Alba Nidia "Miss Pupa" Encarnación Ayala (2 February 1956 – 11 March 2012) was a sixth-grade public school teacher and community leader in Vieques, Puerto Rico. A devoted Catholic, she always put God first; and that was her foundation, passion and strength for living a life of service to others. She advocated for the rights of the people of Vieques and Puerto Rico in general. She was the voice for better Maritime Transportation and health services which are crucial for the people of Vieques, Women's rights, the poor and the outcast; fought against prejudice, racism and injustice. She also helped lead the movement to end U.S. Navy bombings in the island-municipality and have the lands expropriated by the Navy in the 1940s returned to civilian use. She died on 11 March 2012 in the hospital del Maestro in Vieques, due to complications of diabetes.

Contrary to most leaders in the fight against the use of Vieques lands as a target range and amphibious landing training grounds for Naval and U.S. Marine forces, Encarnación was a supporter of statehood for Puerto Rico, and was highly respected by Puerto Ricans from all political ideologies. In 2008, during a visit by Chelsea Clinton to Vieques, Encarnación, along with then mayor Dámaso Serrano endorsed Hillary Clinton for president and was instrumental in the New York senator's 66% to 34% win over Barack Obama in Vieques.
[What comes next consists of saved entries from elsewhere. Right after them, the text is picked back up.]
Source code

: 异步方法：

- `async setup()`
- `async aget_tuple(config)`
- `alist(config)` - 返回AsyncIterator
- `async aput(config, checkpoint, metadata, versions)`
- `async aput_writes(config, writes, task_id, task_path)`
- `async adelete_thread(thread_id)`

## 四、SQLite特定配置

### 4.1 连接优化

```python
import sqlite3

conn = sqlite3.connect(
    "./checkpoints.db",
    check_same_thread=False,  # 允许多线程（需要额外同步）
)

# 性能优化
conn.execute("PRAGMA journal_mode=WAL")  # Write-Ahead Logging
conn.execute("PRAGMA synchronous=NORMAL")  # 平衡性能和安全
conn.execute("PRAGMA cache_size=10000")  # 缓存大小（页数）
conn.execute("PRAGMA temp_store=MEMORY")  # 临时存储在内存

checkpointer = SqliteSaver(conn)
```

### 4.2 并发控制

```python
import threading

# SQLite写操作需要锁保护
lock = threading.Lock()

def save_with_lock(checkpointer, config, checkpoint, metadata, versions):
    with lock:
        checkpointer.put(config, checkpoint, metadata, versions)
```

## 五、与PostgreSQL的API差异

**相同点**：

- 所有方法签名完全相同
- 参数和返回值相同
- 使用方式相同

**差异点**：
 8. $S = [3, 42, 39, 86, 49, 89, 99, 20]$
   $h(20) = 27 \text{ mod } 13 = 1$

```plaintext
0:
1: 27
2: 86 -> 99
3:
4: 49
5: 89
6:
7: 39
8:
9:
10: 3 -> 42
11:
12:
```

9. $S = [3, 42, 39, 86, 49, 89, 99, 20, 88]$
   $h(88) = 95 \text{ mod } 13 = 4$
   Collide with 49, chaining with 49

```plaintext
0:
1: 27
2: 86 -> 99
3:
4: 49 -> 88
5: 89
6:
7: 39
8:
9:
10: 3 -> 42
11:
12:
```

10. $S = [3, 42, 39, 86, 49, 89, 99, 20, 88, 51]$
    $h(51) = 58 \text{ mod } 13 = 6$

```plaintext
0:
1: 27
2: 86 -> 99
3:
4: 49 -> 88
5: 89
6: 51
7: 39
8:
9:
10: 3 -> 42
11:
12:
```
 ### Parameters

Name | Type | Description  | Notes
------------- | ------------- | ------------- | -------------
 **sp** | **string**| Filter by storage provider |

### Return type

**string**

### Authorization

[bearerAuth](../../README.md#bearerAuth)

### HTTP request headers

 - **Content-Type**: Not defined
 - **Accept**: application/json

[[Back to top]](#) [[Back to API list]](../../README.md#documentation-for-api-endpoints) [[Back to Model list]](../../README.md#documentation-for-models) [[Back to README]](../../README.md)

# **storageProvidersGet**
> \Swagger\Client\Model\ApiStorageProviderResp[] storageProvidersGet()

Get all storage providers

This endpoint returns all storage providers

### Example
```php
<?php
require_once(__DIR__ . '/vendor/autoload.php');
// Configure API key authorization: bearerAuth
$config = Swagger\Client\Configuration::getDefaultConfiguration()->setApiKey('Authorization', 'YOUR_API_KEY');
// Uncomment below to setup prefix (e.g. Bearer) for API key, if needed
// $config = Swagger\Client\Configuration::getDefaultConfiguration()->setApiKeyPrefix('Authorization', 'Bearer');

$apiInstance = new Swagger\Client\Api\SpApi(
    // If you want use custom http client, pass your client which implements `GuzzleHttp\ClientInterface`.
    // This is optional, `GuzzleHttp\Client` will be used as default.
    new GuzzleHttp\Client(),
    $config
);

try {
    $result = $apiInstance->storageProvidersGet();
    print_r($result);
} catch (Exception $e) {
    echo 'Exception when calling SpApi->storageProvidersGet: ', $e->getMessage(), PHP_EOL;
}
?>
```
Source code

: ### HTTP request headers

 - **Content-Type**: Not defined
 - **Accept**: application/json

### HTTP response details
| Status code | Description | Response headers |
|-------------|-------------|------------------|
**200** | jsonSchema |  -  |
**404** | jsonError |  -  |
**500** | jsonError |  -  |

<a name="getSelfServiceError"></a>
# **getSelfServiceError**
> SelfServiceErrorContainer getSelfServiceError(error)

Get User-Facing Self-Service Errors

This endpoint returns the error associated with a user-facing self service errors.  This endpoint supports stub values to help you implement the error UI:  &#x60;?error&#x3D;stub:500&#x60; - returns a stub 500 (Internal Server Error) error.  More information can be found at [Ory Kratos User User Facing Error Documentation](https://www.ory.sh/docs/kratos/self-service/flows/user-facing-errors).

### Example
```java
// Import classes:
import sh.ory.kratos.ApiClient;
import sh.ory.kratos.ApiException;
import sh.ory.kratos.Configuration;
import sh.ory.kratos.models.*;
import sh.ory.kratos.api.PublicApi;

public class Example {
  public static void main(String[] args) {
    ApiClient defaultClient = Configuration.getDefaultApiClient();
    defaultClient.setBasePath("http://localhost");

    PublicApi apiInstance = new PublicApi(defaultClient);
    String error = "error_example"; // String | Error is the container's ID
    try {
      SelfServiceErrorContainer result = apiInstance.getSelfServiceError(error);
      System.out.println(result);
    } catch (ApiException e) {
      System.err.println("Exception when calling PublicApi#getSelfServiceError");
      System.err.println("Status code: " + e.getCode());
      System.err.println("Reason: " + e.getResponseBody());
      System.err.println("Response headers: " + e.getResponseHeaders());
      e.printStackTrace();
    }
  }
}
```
Puerto Rican Independence Party President Rubén Berríos stated that "Puerto Rico lost one of the most prominent leaders and spokespersons in the fight against the Navy on the island of Vieques"

In her honor, Governor Luis G. Fortuño ordered all United States and Puerto Rico flags to fly at half-staff at all public facilities in Puerto Rico on the day of her burial. House Speaker Jenniffer González announced that one of the Maritime Transportation Authority vessels would be named after the late community leader.